TASK DESCRIPTION | Count the lines in the listing below that contain the string "smallest", treating uppercase and lowercase as different. Give only the number.

┌─ SOURCE INFORMATION

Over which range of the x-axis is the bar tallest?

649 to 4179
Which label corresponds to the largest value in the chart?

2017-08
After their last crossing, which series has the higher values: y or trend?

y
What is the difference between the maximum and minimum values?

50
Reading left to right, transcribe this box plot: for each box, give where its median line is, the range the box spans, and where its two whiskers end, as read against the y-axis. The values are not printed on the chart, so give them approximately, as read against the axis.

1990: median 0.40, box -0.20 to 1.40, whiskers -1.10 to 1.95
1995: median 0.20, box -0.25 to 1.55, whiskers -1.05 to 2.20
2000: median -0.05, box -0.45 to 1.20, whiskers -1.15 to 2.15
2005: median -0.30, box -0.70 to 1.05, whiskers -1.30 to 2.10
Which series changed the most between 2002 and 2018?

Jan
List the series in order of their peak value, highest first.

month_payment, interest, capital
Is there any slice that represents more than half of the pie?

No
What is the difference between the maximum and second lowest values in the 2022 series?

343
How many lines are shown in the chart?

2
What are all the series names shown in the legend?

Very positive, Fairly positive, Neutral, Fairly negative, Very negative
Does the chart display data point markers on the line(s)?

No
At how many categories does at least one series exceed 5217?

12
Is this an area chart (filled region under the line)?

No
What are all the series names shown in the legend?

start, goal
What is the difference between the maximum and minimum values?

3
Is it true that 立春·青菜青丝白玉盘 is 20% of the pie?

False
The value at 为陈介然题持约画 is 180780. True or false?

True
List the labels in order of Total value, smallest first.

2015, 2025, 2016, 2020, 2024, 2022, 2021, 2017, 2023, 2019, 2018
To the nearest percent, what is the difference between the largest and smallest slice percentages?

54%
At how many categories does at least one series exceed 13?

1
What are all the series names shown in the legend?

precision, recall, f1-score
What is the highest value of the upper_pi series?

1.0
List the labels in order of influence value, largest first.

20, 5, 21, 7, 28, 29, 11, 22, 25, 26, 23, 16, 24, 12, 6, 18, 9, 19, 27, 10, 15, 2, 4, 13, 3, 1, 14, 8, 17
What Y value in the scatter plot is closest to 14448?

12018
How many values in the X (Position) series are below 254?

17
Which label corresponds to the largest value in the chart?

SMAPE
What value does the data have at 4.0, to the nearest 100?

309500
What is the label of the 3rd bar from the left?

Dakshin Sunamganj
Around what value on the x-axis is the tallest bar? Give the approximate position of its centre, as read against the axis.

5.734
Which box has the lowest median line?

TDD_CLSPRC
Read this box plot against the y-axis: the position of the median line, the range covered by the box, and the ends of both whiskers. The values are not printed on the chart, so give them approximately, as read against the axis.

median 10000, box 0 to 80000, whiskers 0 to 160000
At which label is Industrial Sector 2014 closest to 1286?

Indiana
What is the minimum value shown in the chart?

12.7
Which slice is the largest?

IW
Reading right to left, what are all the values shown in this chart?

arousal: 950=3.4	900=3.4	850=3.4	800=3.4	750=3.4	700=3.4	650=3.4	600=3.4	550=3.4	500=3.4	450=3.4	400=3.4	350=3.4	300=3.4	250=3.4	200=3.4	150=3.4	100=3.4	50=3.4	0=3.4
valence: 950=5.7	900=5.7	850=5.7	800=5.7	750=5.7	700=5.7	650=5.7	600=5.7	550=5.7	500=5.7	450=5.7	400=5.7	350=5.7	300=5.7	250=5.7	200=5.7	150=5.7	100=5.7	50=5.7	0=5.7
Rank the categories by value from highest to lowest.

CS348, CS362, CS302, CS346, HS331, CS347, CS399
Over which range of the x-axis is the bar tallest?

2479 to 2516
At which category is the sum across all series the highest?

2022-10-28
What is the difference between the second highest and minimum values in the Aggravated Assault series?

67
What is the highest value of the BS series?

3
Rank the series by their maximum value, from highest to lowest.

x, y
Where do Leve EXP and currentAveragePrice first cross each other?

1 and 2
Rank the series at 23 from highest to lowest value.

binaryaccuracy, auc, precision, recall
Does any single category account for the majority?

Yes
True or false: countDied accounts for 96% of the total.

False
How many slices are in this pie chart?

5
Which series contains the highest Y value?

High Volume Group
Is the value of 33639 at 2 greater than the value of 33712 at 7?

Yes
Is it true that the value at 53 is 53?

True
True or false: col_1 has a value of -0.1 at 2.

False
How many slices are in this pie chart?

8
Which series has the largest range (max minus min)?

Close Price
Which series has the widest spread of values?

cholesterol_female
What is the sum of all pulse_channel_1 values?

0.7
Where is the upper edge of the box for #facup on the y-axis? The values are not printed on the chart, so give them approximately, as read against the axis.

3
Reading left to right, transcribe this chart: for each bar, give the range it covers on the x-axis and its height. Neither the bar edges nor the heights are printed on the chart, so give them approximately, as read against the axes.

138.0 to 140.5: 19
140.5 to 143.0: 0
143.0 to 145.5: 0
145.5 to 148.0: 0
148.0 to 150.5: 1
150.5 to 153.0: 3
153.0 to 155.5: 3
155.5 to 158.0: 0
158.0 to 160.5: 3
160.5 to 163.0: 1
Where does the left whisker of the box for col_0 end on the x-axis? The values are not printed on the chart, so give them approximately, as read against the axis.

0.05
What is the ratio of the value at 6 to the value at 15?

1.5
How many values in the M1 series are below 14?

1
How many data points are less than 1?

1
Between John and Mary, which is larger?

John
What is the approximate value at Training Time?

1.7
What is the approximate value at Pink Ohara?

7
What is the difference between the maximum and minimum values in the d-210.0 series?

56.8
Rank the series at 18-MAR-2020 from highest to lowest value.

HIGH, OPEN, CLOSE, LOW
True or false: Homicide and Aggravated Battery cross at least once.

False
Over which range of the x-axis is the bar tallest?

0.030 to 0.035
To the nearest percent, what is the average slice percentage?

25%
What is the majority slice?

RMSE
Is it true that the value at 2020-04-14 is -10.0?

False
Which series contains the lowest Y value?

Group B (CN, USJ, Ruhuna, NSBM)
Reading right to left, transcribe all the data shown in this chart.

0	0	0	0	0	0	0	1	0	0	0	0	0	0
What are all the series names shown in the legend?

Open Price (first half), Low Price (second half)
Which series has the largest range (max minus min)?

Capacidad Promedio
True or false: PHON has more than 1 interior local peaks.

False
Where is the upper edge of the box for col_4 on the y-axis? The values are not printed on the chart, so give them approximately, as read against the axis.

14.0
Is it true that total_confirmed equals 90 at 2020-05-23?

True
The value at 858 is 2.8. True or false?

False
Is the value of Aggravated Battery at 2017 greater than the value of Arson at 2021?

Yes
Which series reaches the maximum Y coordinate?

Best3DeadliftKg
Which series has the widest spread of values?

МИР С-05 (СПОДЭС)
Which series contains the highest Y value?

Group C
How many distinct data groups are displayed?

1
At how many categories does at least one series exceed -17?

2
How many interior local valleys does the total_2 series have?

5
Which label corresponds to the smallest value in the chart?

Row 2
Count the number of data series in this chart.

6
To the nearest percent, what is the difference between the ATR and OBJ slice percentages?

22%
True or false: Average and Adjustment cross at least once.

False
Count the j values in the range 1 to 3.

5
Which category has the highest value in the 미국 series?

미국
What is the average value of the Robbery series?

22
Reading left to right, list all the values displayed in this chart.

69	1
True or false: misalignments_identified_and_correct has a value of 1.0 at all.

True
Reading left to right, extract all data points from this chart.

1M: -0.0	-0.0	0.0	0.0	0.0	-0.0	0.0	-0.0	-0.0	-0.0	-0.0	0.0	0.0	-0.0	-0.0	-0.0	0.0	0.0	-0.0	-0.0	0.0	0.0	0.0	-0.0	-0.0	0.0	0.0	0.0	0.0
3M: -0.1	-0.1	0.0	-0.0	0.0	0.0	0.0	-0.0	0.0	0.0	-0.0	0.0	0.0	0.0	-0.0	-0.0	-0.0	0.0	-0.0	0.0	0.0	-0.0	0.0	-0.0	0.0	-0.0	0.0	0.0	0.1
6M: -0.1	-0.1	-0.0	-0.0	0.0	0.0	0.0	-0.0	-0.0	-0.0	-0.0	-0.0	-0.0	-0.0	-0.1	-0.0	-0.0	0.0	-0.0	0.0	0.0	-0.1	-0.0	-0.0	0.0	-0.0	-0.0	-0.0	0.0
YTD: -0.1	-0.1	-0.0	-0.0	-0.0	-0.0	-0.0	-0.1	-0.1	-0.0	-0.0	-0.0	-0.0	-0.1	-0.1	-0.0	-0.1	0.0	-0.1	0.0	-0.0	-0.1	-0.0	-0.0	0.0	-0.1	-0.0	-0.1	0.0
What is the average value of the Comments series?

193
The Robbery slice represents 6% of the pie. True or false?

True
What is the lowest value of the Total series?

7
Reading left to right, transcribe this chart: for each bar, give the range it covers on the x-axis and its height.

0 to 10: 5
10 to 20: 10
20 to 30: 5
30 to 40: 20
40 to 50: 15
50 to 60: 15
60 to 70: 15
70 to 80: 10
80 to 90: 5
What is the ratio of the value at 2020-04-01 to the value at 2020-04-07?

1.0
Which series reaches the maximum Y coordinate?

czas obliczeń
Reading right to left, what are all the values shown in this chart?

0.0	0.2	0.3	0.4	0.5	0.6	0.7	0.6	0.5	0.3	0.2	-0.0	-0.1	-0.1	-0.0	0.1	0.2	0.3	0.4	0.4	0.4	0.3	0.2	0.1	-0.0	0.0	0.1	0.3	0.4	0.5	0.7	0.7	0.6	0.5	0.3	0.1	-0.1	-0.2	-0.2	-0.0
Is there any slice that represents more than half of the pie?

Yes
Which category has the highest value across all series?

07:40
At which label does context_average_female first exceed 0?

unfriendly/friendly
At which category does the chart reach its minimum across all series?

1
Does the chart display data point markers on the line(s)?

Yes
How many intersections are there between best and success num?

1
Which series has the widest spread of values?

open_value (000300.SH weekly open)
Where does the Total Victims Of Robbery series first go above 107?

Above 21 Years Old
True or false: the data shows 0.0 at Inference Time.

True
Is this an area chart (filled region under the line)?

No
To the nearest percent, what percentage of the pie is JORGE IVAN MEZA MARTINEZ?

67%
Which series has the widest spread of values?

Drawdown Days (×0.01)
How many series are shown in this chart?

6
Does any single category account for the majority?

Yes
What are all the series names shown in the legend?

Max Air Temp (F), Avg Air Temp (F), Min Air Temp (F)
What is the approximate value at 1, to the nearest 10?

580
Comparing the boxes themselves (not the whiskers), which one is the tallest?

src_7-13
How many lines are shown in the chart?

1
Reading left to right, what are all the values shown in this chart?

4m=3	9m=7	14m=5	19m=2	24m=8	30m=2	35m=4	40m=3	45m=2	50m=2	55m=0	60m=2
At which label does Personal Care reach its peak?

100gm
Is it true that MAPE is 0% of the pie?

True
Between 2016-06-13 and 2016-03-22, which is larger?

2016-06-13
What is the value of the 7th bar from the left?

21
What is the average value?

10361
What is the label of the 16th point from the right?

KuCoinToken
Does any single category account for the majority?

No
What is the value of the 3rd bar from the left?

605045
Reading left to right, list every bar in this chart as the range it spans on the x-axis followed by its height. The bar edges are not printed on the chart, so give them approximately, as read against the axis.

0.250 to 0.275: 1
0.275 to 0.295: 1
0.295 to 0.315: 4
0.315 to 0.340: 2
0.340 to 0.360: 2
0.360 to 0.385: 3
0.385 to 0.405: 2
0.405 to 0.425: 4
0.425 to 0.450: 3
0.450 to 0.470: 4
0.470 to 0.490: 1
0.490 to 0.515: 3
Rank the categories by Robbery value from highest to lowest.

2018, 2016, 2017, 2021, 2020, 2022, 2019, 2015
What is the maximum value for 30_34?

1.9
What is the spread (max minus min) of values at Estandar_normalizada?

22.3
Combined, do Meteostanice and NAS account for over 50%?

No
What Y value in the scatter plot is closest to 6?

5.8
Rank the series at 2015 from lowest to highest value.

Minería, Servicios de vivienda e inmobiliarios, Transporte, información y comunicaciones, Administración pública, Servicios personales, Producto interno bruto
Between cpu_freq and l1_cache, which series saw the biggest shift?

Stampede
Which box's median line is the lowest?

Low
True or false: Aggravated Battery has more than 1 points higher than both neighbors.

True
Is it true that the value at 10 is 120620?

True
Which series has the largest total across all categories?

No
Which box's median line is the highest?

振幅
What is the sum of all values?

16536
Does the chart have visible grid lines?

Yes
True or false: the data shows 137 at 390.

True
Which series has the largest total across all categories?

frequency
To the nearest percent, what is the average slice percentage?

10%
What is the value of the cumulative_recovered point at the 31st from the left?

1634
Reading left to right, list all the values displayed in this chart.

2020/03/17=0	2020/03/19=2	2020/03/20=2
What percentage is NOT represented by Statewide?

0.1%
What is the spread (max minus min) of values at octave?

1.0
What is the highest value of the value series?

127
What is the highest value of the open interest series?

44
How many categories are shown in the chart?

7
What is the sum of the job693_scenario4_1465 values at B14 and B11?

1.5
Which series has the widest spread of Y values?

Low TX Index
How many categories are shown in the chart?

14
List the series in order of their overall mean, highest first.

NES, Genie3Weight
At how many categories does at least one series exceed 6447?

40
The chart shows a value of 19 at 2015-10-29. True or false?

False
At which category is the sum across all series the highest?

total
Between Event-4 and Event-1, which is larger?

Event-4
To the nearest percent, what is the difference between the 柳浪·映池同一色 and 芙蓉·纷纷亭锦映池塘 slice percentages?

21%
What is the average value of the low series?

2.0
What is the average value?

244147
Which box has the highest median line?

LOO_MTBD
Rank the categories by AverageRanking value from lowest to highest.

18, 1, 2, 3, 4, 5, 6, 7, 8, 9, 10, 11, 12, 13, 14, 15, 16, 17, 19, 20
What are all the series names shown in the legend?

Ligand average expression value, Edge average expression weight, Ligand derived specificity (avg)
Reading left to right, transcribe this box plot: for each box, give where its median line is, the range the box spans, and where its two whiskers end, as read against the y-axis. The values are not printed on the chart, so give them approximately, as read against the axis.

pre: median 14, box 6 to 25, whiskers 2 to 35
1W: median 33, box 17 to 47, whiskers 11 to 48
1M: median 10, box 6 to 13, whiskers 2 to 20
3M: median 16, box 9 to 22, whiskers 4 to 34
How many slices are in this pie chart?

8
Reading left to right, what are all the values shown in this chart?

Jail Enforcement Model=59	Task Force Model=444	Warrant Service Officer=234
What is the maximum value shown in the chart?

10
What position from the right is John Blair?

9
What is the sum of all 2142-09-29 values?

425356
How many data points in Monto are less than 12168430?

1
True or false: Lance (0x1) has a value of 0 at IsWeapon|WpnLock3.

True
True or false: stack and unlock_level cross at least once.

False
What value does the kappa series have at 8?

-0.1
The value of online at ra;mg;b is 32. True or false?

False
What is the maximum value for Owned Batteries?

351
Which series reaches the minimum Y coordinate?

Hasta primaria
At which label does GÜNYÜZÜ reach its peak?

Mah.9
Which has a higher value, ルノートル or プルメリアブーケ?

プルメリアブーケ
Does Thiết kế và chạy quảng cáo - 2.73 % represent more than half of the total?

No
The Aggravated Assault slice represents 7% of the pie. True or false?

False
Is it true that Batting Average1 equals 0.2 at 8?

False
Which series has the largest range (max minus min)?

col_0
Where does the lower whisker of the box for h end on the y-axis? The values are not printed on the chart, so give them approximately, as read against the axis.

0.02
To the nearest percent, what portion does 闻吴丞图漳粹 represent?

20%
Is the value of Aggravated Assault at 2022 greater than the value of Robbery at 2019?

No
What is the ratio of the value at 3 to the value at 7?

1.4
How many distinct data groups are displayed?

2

└─

REPLY TO THE EXERCISE | 3